JPRM: Who are you, my wife Louise, in a monkey outfit? Floor Six-Point-Five is long gone now, it was part of the ruse… Patrick and I used to work “Inside Security,” in fact he’d go in to substitute. Me, I hated it in there. ID’ing all those people, with extremely diverse personal habits… never mind… Anyhow Patrick is some sort of savant when it comes to architecture, and he shows me, explains how the tower merges, connects to the main structure. And…
The Floor Six-Point-Five is partial, and the combination of the thick reflectively glazed window panels, a few of which are not really windows… Six-Point-Five faces south, at Runway B, there’s a lot of noise, maintenance, counter-terrorism observation, little kids disembarking and squealing like the little noisemakers they are, well it’s… chaos and hell out there. Plus, the secret area, it’s gone now… it wasn’t a regular rectangular solid, more like a polyhedron, like a carnival fun-house, all tilted.
Long story short, it was hidden.
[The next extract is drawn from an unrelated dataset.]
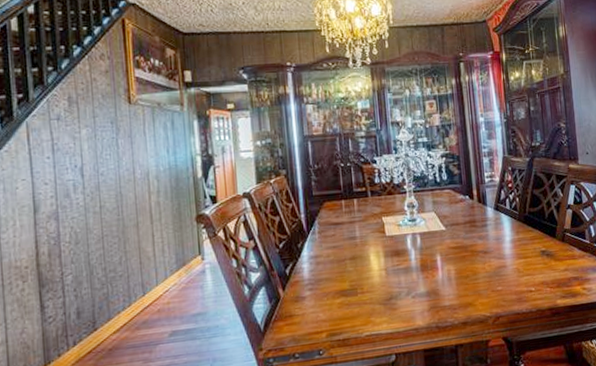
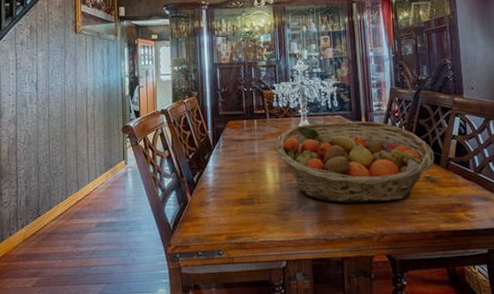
fruit basket: none [379,194,550,286] -> present [276,121,435,204]

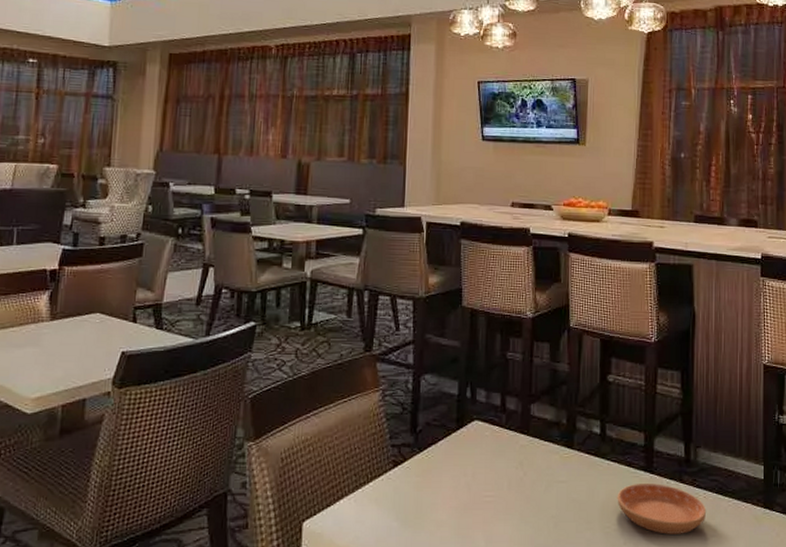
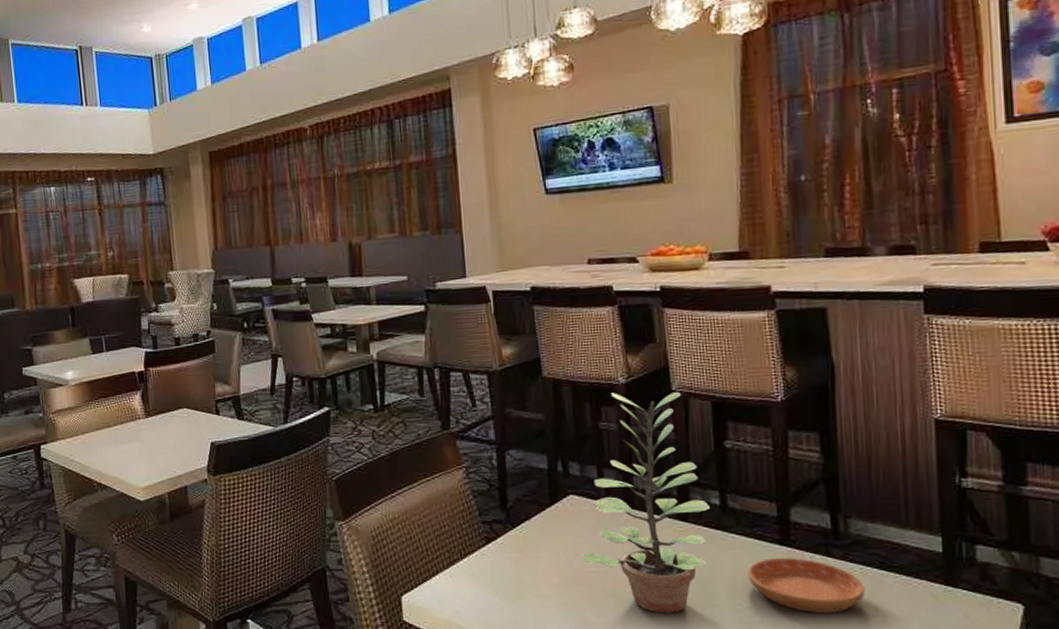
plant: none [480,325,592,537] -> present [583,391,710,613]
Thanks to smelly savant Patrick, who went missing… forget I said that… I’m walking and listening to the music concert in my head. And that big Mr. D. and his cohorts are inside there, I’m watching them on the MACHINE, Like I said. Suddenly the lighting changes, automatically, in the secret-tower-room, but “human-quality automation,” glitchy. The sun’s rays from the east corner are entering…
I get a good look at the four visitors. They are black, not as in African People or Russian Blacks; they’re black, MATTE BLACK like that jet airplane that has now vanished from Runway B!
“Security Eighty-One, Security Eighty…” That’s the Shift Supervisor, Mickey, calling on the ancient walkie-talkies we get stuck with.
He’s paging me. “Eighty-One” is my tag on that morning, Wednesday.